Segundo relatos das vítimas, o esquema envolvia o uso indevido de documentos pessoais fornecidos durante negociações para compra de veículos. De posse desses dados, o empresário teria realizado financiamentos bancários, empréstimos e aquisições de automóveis em nome dos clientes, sem qualquer autorização.
Somente na manhã da última sexta-feira, mais de 22 boletins de ocorrência foram registrados na Delegacia de Polícia Civil de Rolim de Moura. Todos apontam o mesmo padrão de fraude. As vítimas afirmam que descobriram o golpe ao serem surpreendidas por cobranças bancárias e dívidas elevadas associadas aos seus CPFs.

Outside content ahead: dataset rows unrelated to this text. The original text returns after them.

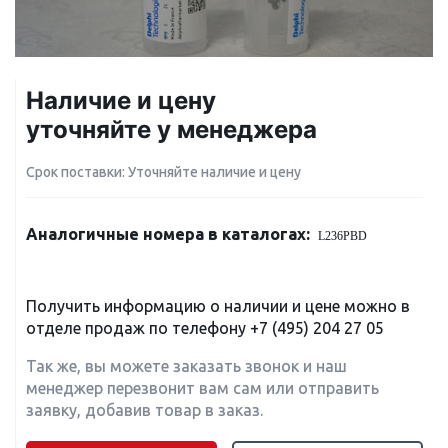
Наличие и цену
уточняйте у менеджера
Срок поставки: Уточняйте наличие и цену
Аналогичные номера в каталогах:
L236PBD
Получить информацию о наличии и цене можно в
отделе продаж по телефону
+7 (495) 204 27 05
Так же, вы можете заказать звонок и наш
менеджер перезвонит вам сам или отправить
заявку, добавив товар в заказ.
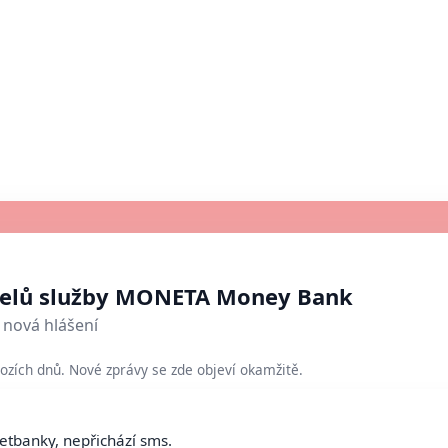
atelů služby MONETA Money Bank
nová hlášení
ozích dnů. Nové zprávy se zde objeví okamžitě.
netbanky, nepřichází sms.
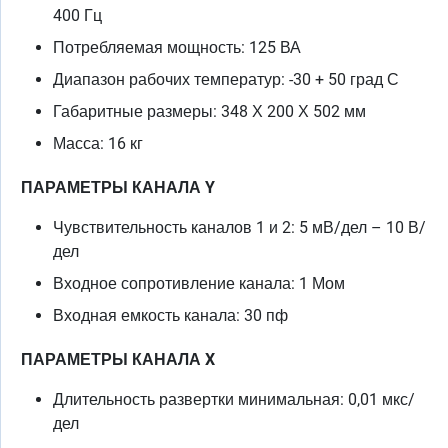
400 Гц
Потребляемая мощность: 125 ВА
Диапазон рабочих температур: -30 + 50 град С
Габаритные размеры: 348 Х 200 Х 502 мм
Масса: 16 кг
ПАРАМЕТРЫ КАНАЛА Y
Чувствительность каналов 1 и 2: 5 мВ/дел – 10 В/
дел
Входное сопротивление канала: 1 Мом
Входная емкость канала: 30 пф
ПАРАМЕТРЫ КАНАЛА X
Длительность развертки минимальная: 0,01 мкс/
дел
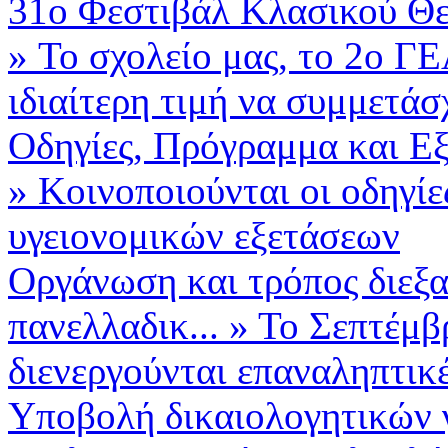
31ο Φεστιβάλ Κλασικού Θε
»
Το σχολείο μας, το 2ο ΓΕ
ιδιαίτερη τιμή να συμμετάσχ
Οδηγίες, Πρόγραμμα και Εξε
»
Κοινοποιούνται οι οδηγίε
υγειονομικών εξετάσεων
Οργάνωση και τρόπος διεξ
πανελλαδικ...
»
Το Σεπτέμβ
διενεργούνται επαναληπτικέ
Υποβολή δικαιολογητικών 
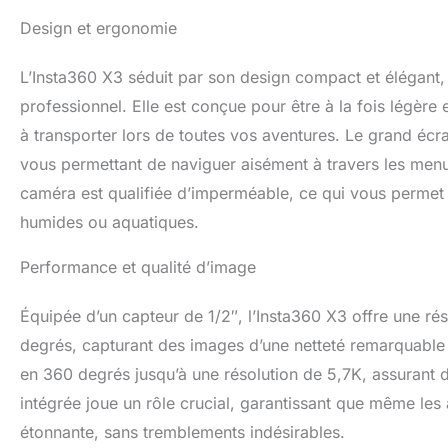
Vos séquences à l
Design et ergonomie
FlowState et verro
FlowState et de v
L’Insta360 X3 séduit par son design compact et élégant, 
fluides. Perche à s
disparaître total
professionnel. Elle est conçue pour être à la fois légère
incroyables façon
à transporter lors de toutes vos aventures. Le grand écran
vous permettant de naviguer aisément à travers les menus
caméra est qualifiée d’imperméable, ce qui vous permet 
humides ou aquatiques.
Performance et qualité d’image
Équipée d’un capteur de 1/2″, l’Insta360 X3 offre une r
degrés, capturant des images d’une netteté remarquable e
en 360 degrés jusqu’à une résolution de 5,7K, assurant de
intégrée joue un rôle crucial, garantissant que même les
étonnante, sans tremblements indésirables.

Golpes também atingiram o setor imobiliário
As denúncias não se limitam ao setor automotivo. O empresário também é acusado de irregularidades no mercado imobiliário. Conforme os relatos, ele teria vendido o mesmo terreno para duas pessoas diferentes e, em outro caso, utilizado um imóvel já negociado como garantia em operações de crédito junto a instituições financeiras.
Um dos episódios mais graves envolve um morador do município de Santa Luzia D’Oeste, que teria descoberto estar vinculado a dívidas consideradas milionárias após ter seus dados usados de forma fraudulenta.
Polícia investiga estelionato em série
Com o desaparecimento do suspeito, a Polícia Civil passou a tratar o caso como estelionato em série, além de apurar possível crime contra o sistema financeiro nacional. As investigações buscam localizar o paradeiro do empresário, identificar possíveis cúmplices e dimensionar o prejuízo total causado às vítimas.
A polícia orienta que todos os lesados procurem imediatamente as instituições financeiras envolvidas para contestar os financiamentos e adotem medidas judiciais com o objetivo de bloquear novas movimentações fraudulentas.
O caso segue sob investigação e pode ter desdobramentos nas esferas estadual e federal.